The Carbon Diaries: 2015
- Author: Saci Lloyd
- Language: English
- Genre: Science fiction drama
- Publication date: February 2009
- Publication place: United Kingdom
- Media type: Print hardback, paperback)
- Followed by: The Carbon Diaries: 2017

= Saci Lloyd =

British writer

Saci Lloyd (born in Manchester) is a British writer. Lloyd teaches media studies in secondary school in East London, and publishes young adult novels of dystopian near-futures. Speaking of her chosen genre, Lloyd says “The best dystopia is a lens for looking at contemporary society. I like books that get children reading, and if that means vampires and werewolves then so be it, but I think reality is a more interesting topic.” Reviewer Rebecca Onion describes Lloyd's genre as “soft apocalypse,” which “chronicle[s] societies changing as a result of a series of rolling crises, rather than in the blink of an eye, as from a nuclear blast....” Onion continues “Because they take this ‘soft’ approach, Lloyd’s Carbon Diaries books are wonderful at showing the effects of climate change and scarcity on everyday life; they’re also completely terrifying.”

==Works==
- Lloyd, Saci (2009). "The Carbon Diaries: 2015"
- Lloyd, Saci (2010). "The Carbon Diaries: 2017"
- Lloyd, Saci (2011). "Momentum"
- Lloyd, Saci (2013). "Quantum Drop"
- Lloyd, Saci (2015). "It's the End of the World as We Know It"

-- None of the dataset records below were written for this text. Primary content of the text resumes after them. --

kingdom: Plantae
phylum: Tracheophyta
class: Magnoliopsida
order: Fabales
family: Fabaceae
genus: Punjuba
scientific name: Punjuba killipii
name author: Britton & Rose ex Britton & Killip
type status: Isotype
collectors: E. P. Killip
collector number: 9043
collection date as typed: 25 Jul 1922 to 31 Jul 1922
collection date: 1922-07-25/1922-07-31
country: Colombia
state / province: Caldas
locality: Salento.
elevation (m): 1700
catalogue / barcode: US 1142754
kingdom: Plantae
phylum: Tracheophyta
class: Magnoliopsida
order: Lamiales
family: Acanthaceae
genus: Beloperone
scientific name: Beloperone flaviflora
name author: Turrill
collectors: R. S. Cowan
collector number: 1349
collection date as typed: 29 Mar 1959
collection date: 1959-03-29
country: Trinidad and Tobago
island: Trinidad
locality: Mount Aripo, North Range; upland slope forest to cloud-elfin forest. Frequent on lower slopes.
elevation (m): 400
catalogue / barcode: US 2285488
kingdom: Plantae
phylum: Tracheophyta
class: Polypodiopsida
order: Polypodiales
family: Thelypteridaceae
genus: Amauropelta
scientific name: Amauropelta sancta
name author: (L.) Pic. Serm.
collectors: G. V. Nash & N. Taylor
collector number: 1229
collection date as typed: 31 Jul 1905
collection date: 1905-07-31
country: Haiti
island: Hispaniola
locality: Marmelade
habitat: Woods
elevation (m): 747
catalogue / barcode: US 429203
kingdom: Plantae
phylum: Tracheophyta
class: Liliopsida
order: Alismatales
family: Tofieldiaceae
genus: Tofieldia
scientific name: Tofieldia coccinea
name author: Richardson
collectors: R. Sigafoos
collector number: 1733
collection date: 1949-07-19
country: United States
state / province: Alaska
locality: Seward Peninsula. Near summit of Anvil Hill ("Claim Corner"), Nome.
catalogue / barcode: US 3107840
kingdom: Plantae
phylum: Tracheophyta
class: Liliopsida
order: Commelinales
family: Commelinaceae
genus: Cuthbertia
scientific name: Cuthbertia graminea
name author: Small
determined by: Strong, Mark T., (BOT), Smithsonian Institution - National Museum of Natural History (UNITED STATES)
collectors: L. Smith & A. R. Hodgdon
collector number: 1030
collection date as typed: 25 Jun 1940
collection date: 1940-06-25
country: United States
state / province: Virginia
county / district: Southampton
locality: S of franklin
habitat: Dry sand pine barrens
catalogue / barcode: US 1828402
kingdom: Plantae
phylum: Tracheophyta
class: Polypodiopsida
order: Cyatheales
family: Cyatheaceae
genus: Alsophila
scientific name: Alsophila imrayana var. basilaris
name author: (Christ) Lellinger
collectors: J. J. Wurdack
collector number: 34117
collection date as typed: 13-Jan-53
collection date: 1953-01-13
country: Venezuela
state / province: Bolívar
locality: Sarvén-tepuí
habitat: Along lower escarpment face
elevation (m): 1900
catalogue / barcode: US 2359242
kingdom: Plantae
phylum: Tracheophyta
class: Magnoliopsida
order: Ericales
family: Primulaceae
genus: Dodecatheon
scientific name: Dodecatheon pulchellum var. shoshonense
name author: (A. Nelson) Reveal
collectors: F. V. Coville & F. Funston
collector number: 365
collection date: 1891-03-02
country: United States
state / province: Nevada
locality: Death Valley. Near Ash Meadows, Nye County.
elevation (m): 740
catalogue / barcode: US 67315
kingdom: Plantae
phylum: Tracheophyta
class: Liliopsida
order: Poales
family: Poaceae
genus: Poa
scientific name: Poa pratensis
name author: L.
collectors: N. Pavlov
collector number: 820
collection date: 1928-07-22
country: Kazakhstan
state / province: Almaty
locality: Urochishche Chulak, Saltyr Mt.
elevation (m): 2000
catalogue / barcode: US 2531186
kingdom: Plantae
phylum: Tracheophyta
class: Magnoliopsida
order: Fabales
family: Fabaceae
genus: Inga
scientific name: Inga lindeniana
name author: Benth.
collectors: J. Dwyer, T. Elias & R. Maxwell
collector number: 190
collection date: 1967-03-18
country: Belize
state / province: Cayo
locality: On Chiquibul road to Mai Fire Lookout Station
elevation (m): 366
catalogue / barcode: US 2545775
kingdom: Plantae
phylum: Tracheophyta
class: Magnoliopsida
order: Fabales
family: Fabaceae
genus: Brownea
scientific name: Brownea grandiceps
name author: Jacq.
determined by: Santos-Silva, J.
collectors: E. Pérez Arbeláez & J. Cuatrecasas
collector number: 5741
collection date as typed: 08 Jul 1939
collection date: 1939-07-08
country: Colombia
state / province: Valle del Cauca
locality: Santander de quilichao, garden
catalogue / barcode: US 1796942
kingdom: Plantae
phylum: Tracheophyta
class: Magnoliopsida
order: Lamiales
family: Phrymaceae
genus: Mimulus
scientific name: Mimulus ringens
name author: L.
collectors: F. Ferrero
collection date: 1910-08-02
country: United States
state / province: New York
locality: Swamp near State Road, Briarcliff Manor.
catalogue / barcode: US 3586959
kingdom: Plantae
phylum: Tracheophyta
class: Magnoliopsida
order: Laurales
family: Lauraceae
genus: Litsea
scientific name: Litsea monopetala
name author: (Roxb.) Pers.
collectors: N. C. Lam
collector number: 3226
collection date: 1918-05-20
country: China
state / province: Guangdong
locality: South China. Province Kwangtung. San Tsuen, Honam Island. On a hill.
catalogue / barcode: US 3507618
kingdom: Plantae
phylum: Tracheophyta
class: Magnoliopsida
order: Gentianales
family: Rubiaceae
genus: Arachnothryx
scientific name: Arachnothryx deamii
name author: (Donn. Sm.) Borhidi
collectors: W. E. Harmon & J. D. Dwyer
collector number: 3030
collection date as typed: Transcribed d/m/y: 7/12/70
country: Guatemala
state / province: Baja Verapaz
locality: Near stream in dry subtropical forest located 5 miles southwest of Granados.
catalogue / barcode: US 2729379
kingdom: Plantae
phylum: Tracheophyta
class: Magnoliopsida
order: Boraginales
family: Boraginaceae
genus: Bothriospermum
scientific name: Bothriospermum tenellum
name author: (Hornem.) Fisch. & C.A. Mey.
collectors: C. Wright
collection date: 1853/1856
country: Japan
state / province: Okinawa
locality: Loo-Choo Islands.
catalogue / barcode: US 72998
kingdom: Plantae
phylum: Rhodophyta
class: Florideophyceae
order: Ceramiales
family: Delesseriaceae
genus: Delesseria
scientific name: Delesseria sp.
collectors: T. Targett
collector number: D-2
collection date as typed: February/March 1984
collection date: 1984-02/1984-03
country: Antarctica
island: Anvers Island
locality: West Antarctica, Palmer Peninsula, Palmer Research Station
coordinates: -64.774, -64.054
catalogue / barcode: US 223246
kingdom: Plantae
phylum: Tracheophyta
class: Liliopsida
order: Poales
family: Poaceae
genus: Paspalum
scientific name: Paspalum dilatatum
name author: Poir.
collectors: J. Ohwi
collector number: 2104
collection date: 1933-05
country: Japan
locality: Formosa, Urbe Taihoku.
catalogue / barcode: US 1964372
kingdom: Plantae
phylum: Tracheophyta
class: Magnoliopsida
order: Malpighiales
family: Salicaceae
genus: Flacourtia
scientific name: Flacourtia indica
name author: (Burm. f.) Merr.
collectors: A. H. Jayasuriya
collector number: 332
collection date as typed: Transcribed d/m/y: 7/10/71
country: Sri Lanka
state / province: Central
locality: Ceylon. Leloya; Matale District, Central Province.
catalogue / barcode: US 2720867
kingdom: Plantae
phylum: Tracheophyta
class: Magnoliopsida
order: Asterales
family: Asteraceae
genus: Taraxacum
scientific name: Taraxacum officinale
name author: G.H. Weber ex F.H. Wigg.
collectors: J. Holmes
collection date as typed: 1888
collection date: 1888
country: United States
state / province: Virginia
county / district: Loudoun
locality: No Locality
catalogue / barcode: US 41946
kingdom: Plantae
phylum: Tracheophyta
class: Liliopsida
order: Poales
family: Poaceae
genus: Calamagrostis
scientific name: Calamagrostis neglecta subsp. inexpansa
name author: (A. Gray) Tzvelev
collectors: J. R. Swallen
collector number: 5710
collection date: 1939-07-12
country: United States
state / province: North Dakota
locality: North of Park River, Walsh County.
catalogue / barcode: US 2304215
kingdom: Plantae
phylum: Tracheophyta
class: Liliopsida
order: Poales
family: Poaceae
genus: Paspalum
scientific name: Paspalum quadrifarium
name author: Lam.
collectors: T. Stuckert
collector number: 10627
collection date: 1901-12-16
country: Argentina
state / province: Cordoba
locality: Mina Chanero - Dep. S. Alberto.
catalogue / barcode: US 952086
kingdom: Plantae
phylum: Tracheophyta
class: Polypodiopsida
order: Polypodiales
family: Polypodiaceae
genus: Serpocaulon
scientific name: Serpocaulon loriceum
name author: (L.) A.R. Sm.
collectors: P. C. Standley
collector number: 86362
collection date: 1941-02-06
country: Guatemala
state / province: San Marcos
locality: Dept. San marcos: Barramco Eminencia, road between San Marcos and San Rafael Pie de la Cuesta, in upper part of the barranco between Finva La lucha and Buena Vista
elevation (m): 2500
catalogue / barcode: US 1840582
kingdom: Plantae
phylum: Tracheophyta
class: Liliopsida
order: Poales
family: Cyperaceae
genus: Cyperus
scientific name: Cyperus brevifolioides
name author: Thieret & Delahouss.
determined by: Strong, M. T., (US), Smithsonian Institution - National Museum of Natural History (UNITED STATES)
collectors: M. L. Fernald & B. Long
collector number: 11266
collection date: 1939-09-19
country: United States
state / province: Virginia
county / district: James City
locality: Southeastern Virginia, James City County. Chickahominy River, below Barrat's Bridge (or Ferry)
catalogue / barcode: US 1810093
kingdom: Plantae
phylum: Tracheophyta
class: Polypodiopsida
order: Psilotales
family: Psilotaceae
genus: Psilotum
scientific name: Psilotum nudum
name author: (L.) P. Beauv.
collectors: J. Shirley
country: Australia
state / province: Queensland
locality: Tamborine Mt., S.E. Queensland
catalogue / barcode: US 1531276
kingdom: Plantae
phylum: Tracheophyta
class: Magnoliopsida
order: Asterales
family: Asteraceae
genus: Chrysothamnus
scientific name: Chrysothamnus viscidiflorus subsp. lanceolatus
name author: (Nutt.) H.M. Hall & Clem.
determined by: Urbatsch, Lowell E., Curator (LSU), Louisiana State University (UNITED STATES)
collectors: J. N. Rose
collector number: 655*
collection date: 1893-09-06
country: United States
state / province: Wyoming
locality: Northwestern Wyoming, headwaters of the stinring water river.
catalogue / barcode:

===The Carbon Diaries: 2015===

The Carbon Diaries: 2015 is a 2009 young adult novel written by Saci Lloyd, popular in the United Kingdom.

The book chronicles a year of the life of Laura, a sixteen-year-old student in London, as the UK imposes carbon rationing in the wake of weather-related disasters. The stresses of rationing and extreme weather tear at the social fabric of Europe and England, while Laura's family is torn apart as her father loses his job and her selfish older sister refuses to adapt. Laura just wants to live a normal life, attract the attention of the fetching and accomplished boy next door, and practice with her friends in her garage band.